On Tuesday, Steinhoff's CEO Markus Jooste resigned amid allegations of accounting fraud. This prompted the company to ask PwC to conduct an investigation.
Reuters reported that Steinhoff International did not tell investors about $1billion in transactions despite being legally obliged to do so.
The share price lost 40% on Thursday alone, Fin24 reported. Its market value loss in total is over R130-billion.
Director of investments at Sanlam Private Wealth, Alwyn van der Merwe, told Fin24: "The only trustworthy information is that the CEO has resigned and that an investigation into accounting irregularities has been launched."
In his resignation letter, Jooste said he had "made some mistakes" and apologised for the bad publicity he had caused the company.
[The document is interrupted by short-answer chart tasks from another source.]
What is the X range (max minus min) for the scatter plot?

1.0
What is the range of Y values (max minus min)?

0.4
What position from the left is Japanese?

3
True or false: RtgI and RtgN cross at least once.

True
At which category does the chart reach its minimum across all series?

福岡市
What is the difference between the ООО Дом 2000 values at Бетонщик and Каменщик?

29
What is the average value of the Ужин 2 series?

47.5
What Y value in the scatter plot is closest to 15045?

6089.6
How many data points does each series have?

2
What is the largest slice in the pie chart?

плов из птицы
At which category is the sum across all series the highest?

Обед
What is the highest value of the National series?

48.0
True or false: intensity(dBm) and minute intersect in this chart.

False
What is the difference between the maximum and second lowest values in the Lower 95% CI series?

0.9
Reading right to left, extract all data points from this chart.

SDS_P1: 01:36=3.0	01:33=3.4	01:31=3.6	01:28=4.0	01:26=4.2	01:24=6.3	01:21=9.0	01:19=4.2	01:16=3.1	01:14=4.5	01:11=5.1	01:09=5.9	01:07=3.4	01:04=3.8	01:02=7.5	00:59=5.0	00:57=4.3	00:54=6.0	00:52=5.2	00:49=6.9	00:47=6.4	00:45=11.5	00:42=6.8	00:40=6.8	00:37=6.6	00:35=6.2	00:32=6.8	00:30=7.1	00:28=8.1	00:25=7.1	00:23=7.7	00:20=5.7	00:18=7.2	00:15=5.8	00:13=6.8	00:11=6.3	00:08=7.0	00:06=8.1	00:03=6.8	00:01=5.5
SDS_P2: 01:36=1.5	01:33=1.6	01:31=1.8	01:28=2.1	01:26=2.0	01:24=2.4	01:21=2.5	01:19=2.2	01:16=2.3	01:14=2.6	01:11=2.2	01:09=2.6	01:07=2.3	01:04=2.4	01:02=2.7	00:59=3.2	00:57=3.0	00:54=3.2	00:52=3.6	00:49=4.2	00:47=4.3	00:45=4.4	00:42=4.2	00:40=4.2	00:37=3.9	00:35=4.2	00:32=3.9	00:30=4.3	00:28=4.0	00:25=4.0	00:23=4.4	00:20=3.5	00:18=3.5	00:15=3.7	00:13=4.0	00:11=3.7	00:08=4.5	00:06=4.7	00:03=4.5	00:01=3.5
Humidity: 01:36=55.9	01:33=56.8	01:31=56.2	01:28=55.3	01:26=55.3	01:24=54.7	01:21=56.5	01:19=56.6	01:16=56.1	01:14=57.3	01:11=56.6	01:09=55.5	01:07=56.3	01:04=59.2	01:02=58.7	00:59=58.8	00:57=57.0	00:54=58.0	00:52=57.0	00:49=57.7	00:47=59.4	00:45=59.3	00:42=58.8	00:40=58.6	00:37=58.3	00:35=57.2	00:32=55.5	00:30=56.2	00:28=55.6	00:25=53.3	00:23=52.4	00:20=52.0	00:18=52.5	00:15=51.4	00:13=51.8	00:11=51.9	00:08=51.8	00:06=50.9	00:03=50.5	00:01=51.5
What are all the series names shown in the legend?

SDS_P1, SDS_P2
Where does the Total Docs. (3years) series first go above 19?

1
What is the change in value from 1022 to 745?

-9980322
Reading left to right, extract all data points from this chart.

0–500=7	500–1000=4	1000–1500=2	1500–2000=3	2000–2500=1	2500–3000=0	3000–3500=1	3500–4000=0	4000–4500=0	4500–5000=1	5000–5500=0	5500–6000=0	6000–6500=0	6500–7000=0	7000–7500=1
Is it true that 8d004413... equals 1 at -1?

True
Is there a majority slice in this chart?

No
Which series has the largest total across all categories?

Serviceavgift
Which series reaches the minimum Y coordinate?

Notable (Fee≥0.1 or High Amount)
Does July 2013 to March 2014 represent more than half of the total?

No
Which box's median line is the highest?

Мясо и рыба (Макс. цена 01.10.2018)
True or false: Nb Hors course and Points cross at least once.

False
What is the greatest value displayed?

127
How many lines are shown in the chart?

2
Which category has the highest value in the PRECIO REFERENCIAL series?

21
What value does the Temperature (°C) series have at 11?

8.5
Steinhoff's alleged fraud was uncovered by a German magazine in August this year. It was revealed that Jooste was among for employees under investigation by German authorities for alleged accounting fraud that occurred in 2015.
"Now I have caused the company further damage by not being able to finalise the year end audited numbers and I made some big mistakes and have now caused financial loss to many innocent people. It is time for me to move on and take the consequences of my behaviour like a man. Sorry that I have disappointed all of you and I never meant to cause any of you any harm," Jooste said.
Adrian Saville, CEO of Cannon Asset Managers explained Steinhoff's alleged modus operandi to MoneyWeb:
"There are two elements of Steinhoff that have stood out for a long time, and I don't think this is being expert after the fact. Each time they made an acquisition it tended to get bigger and bigger, which often is the nature of a type of sheltering where in order to hide historically rearranged financial furniture, you have to buy bigger and bigger rooms of furniture.
"But as the transactions got bigger, the return on invested capital fell increasingly below the cost of capital. This meant that they were either borrowing money or issuing equity, and inevitably they've been a furious equity issuer to fund transactions that were not particularly good transactions."